O que fazer :: Reproduza fielmente o trecho do texto sobre o AO90 que começa nas palavras "A senhora conhece" e termina depois de "é para fazer-de-conta-que-ensinamos.".

Texto da página ::
# # # #

A senhora referiu ainda que «observando as contestações ao AO90, o nível etário das pessoas é bastante elevado, em média, o que significa que há sempre aquelas vozes, que são os ‘Velhos do Restelo’, que tudo que seja mudança, não a vêem com bons olhos».
Como disse senhora Edbiges?
«Velhos do Restelo»?
Não sei se a senhora ensina crianças, se ensina, pobres crianças.
A senhora conhece a expressão “Velhos do Restelo”, mas não sabe aplicá-la.
Nesta jornada anti-AO90, existem muitos jovens, que de velhos do restelo nada têm. O que têm é bom senso e amor à sua Língua Materna, e sabem distinguir o trigo (a Língua Portuguesa) do joio (a ortografia abrasileirada que dá pelo nome de AO90).
É mais fácil dizer às crianças: escrevam como falam, do que lhes ensinar as regras gramaticais. Não é? Ensinar dá muito trabalho. Mas se ganhamos salários é para ensinar, não é para fazer-de-conta-que-ensinamos.

# # # #

Listagem fornecida ::
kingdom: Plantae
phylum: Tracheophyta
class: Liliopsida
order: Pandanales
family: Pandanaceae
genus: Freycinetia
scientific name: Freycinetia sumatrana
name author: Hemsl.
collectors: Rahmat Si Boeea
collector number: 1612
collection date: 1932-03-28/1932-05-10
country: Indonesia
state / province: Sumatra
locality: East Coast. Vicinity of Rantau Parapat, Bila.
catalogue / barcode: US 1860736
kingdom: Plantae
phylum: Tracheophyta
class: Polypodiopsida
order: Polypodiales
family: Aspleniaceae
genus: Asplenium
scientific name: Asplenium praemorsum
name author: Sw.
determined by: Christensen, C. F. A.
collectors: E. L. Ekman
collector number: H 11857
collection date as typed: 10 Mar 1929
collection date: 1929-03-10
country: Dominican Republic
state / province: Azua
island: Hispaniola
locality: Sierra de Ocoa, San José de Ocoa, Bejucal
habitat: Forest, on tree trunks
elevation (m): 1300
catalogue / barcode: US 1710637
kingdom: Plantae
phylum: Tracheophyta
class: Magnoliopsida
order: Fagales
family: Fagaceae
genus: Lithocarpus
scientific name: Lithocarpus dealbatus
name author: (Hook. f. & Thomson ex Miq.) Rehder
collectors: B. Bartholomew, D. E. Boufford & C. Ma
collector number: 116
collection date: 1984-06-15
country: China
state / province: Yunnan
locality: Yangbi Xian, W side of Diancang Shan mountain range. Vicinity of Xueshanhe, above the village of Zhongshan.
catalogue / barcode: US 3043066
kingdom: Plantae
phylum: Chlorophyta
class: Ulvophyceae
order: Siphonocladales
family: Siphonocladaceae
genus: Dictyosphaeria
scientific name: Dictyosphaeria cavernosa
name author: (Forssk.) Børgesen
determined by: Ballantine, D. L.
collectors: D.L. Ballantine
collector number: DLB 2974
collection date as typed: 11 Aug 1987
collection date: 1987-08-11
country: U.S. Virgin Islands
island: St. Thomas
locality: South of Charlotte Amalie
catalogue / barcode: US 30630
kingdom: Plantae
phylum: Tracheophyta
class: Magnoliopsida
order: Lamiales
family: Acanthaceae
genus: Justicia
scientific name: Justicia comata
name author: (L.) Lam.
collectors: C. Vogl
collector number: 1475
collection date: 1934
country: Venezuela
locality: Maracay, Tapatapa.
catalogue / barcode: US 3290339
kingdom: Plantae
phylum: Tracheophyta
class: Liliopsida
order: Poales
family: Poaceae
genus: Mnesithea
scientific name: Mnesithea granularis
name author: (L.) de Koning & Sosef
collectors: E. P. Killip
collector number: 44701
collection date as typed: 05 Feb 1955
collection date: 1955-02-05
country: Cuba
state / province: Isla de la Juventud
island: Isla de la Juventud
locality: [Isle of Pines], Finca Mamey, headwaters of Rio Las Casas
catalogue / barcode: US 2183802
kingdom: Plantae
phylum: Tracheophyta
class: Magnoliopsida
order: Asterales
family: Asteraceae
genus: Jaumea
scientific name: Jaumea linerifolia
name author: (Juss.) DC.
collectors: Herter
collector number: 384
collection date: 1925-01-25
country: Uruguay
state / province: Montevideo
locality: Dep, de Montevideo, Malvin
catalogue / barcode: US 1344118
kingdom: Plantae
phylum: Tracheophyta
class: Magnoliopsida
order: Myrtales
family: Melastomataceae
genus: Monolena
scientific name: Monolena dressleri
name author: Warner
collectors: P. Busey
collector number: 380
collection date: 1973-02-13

# # # #

Resolução ::
A senhora conhece a expressão “Velhos do Restelo”, mas não sabe aplicá-la.
Nesta jornada anti-AO90, existem muitos jovens, que de velhos do restelo nada têm. O que têm é bom senso e amor à sua Língua Materna, e sabem distinguir o trigo (a Língua Portuguesa) do joio (a ortografia abrasileirada que dá pelo nome de AO90).
É mais fácil dizer às crianças: escrevam como falam, do que lhes ensinar as regras gramaticais. Não é? Ensinar dá muito trabalho. Mas se ganhamos salários é para ensinar, não é para fazer-de-conta-que-ensinamos.